*WHAT IS BEING ASKED*:
Please extract the portion of the proton therapy passage from "In a 2019 study, 56%" up to and including "just pancreatic cancer.", word for word.

*READING PASSAGE*:
In a 2019 study, 56% of people who received proton therapy for cancer survived longer than 3 years, while the same was true of 58% of people receiving traditional radiation treatments.

This suggests that the two types of radiation therapies have similar efficacy. And this particular study combined a variety of cancer types — not just pancreatic cancer.

Be sure to discuss the potential benefits and risks of proton therapy with a doctor before undergoing proton therapy for pancreatic cancer.

Below are some of the key advantages and disadvantages of proton therapy to keep in mind as you consider your treatment options.


Perhaps the biggest advantage of proton therapy for pancreatic cancer is that it can help treat large tumors without destroying healthy cells, compared with other treatment options, such as traditional radiation therapy or chemotherapy.

This also means that you may experience fewer side effects from your pancreatic cancer treatment plan if you include proton therapy.

*EXERCISE DATA*:
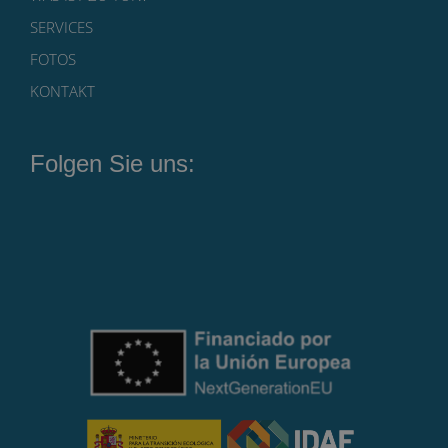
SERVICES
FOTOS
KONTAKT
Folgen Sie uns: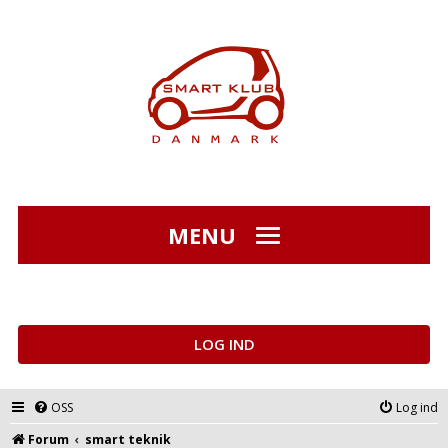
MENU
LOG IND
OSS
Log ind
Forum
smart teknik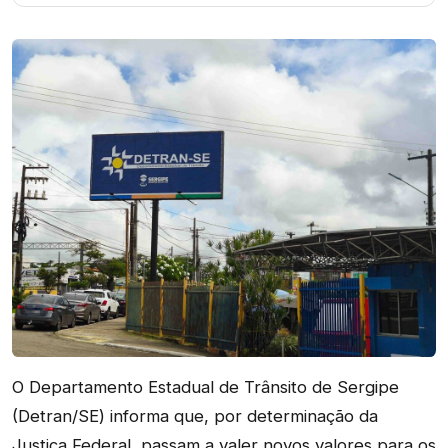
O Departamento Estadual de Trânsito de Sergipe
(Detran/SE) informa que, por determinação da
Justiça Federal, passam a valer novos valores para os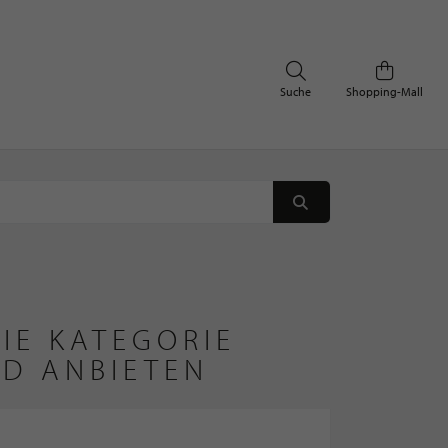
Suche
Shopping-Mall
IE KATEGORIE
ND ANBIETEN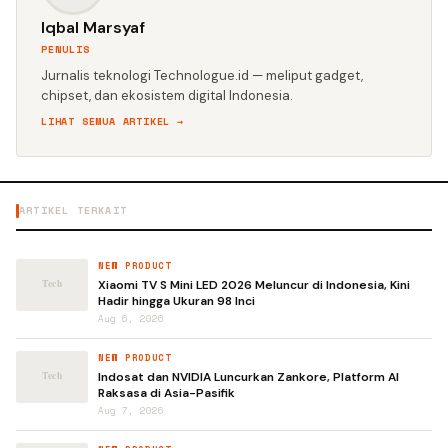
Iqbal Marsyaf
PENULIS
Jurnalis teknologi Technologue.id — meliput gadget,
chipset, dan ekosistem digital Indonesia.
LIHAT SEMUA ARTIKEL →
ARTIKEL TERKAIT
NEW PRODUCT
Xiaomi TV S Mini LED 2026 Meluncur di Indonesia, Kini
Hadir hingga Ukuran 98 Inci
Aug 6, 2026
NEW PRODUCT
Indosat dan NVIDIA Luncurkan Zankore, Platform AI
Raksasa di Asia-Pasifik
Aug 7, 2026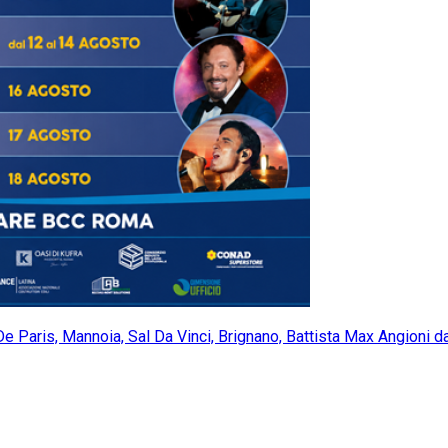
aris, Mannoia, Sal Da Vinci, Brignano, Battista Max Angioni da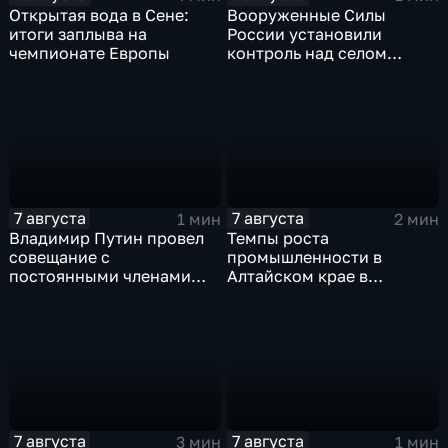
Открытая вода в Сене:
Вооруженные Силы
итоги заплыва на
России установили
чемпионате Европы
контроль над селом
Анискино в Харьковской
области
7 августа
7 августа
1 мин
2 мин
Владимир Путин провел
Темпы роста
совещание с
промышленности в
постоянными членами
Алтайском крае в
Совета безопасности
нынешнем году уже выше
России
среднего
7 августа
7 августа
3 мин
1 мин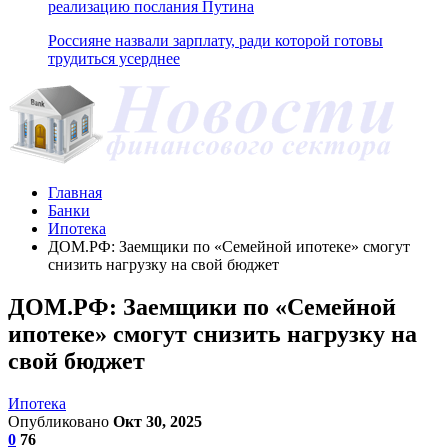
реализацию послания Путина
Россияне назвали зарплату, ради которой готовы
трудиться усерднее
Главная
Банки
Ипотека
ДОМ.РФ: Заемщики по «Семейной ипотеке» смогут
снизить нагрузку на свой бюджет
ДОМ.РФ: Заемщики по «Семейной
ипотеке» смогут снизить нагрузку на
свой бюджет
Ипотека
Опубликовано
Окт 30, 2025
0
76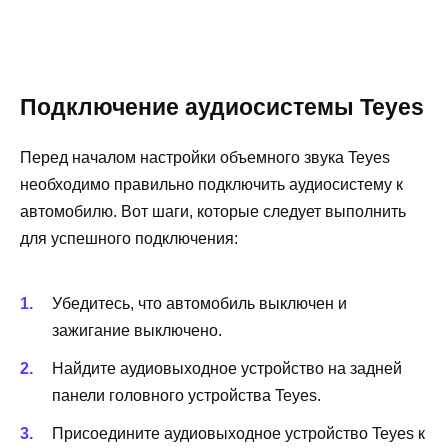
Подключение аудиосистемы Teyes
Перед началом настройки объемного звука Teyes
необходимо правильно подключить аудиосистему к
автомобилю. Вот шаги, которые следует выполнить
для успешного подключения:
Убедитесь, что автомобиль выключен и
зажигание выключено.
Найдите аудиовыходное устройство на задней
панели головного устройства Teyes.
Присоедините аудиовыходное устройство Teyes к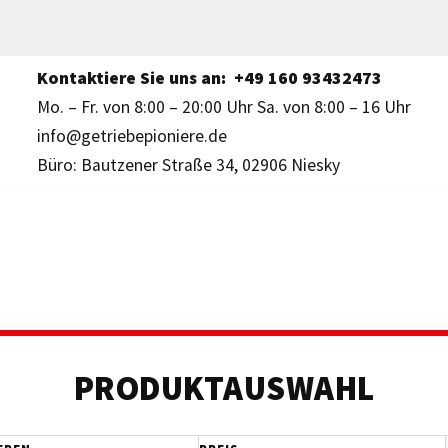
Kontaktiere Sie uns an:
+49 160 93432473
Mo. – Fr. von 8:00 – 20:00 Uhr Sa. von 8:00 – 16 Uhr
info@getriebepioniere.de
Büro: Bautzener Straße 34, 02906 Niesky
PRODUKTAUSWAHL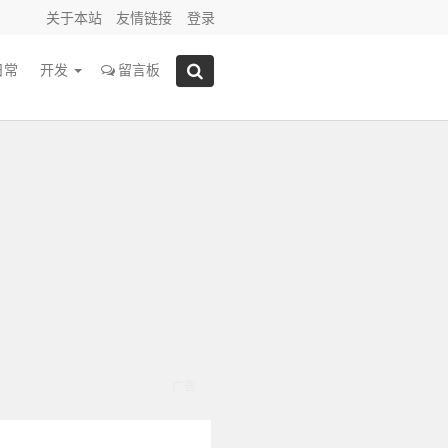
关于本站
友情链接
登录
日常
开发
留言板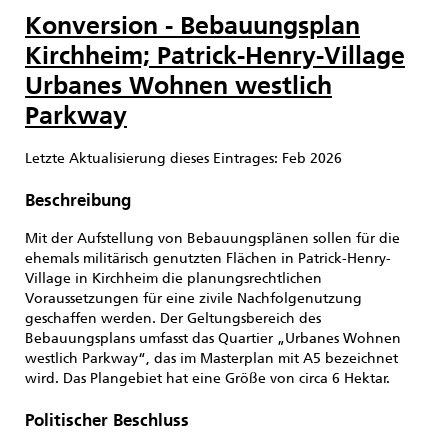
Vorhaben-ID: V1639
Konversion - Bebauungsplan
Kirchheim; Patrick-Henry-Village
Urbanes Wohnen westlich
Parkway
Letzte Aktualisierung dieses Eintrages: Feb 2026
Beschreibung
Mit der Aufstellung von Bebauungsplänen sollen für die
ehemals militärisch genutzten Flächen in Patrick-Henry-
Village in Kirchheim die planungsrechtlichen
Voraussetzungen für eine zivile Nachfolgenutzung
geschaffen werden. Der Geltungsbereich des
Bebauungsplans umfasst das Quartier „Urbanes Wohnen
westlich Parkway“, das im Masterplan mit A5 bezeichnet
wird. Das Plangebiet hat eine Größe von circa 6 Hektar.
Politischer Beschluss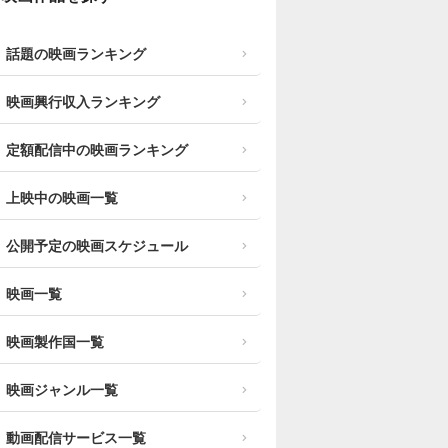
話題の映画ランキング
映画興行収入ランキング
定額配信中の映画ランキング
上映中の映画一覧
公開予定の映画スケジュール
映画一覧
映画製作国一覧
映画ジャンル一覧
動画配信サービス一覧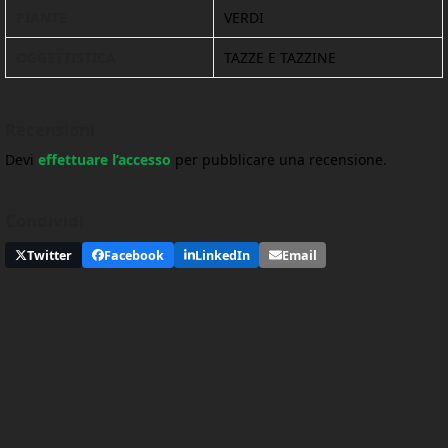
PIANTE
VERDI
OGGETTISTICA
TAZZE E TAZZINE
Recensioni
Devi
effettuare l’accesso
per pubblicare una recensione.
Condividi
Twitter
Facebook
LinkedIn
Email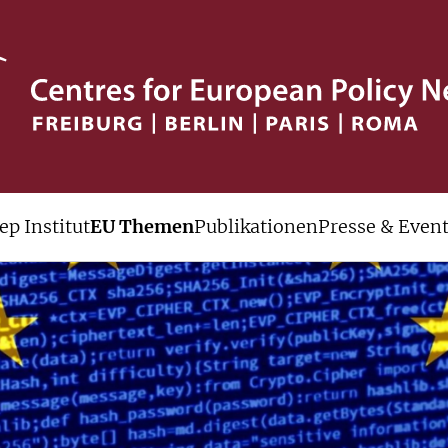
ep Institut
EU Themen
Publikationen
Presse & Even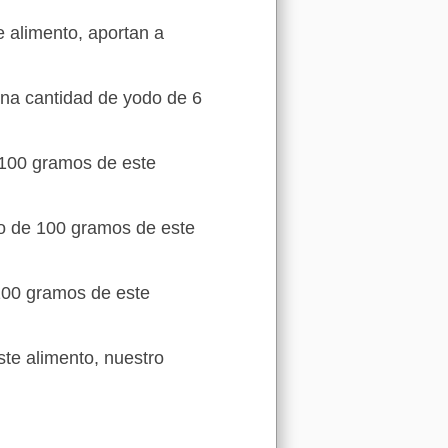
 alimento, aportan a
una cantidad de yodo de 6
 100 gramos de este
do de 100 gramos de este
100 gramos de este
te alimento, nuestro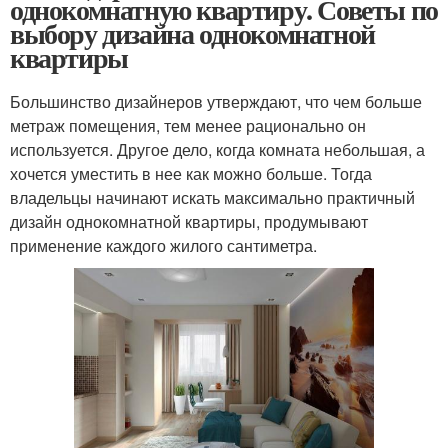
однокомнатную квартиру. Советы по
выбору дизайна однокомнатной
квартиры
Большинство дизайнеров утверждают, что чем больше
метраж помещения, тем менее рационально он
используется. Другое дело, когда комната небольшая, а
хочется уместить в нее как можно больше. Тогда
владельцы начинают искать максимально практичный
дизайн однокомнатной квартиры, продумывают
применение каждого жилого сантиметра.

*ANSWER TO THE EXERCISE*:
In a 2019 study, 56% of people who received proton therapy for cancer survived longer than 3 years, while the same was true of 58% of people receiving traditional radiation treatments.

This suggests that the two types of radiation therapies have similar efficacy. And this particular study combined a variety of cancer types — not just pancreatic cancer.